Good news for CEOs. The ratio of the average CEO compensation to the average worker is up to 431 to 1 (via the Blotter ). That's up from 301 to 1 last year, but down from 525 to 1 in 2001. In 1990, the ratio was 107 to 1.
Bad news for everyone else. The Median Household Income (PDF) hasn't budged in the last 4 years. People are doing better in San Diego, but worse in Chicago, Dallas, Houston, Los Angeles, New York, Philadelphia, Phoenix, and San Antonio. Nationally, "Median household income in the United States in 2004 was $44,684. This was not different from median household income in 2003 ($44,686, in 2004 dollars)." Put another way:
The lack of wage pressure in tandem with faster inflation from other sources has led to a uniquely unbalanced outcome: the real hourly wages of these workers remain at almost the exact same level as when the current recovery began in November 2001. In July 2005 dollars, the wage was $16.15 in November 2001 but only $16.13 last month.
In fact, workers have been losing ground in wages since May, 2004.

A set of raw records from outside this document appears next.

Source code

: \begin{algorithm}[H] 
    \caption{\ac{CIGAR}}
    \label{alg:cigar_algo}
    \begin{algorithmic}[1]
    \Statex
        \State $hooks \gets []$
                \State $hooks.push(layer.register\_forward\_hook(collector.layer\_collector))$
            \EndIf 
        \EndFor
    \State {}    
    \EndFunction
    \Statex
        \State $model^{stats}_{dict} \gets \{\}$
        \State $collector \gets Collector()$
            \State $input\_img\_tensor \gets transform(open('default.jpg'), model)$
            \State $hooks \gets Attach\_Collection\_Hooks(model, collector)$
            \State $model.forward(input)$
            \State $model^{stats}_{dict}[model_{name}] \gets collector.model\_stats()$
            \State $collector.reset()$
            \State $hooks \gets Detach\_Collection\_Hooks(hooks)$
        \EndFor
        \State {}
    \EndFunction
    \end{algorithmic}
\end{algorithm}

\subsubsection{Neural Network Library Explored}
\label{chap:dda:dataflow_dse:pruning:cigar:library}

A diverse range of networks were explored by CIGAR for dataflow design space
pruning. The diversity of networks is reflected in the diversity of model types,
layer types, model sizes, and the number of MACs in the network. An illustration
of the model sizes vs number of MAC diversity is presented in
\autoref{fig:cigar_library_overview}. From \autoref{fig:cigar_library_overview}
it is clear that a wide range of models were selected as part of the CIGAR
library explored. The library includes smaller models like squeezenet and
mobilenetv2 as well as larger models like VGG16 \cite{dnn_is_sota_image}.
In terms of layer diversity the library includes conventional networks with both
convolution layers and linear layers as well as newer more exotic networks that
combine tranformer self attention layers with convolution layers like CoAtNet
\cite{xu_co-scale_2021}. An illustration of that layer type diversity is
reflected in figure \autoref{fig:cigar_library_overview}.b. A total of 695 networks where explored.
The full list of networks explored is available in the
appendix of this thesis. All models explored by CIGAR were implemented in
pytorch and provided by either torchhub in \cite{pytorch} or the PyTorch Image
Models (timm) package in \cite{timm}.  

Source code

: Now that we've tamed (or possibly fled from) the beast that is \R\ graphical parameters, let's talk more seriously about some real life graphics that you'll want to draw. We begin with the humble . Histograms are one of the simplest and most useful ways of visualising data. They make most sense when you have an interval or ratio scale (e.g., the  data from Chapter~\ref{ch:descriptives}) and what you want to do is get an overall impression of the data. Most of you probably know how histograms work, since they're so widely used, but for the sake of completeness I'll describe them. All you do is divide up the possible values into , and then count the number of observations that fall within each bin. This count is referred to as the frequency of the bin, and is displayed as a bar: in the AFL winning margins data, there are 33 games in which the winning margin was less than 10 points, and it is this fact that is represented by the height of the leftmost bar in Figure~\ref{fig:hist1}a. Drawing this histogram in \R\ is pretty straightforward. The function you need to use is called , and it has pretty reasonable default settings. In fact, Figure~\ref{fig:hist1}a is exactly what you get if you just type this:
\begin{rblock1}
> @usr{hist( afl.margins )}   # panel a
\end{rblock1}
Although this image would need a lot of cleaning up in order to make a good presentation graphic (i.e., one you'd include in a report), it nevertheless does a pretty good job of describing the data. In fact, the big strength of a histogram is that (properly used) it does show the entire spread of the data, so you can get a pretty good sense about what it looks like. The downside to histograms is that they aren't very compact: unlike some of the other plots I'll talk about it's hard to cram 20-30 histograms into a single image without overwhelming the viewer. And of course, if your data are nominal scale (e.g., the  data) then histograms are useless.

None of this, of course, includes the common experience of decreasing benefits. Real wages are stagnant (at best), but the calculation of real wages does not include the fact that real benefits have steadily decreased. Insurance coverages are restricted, copayments are up, and workers are paying a great share of prescription drug costs.
We truly have a CEO president -- he's doing just fine, thank you very much, while the rest of us are struggling harder to make ends meet.
Must be a Bush thing. Median household incomes declinedby 8% from 1989 to 1993.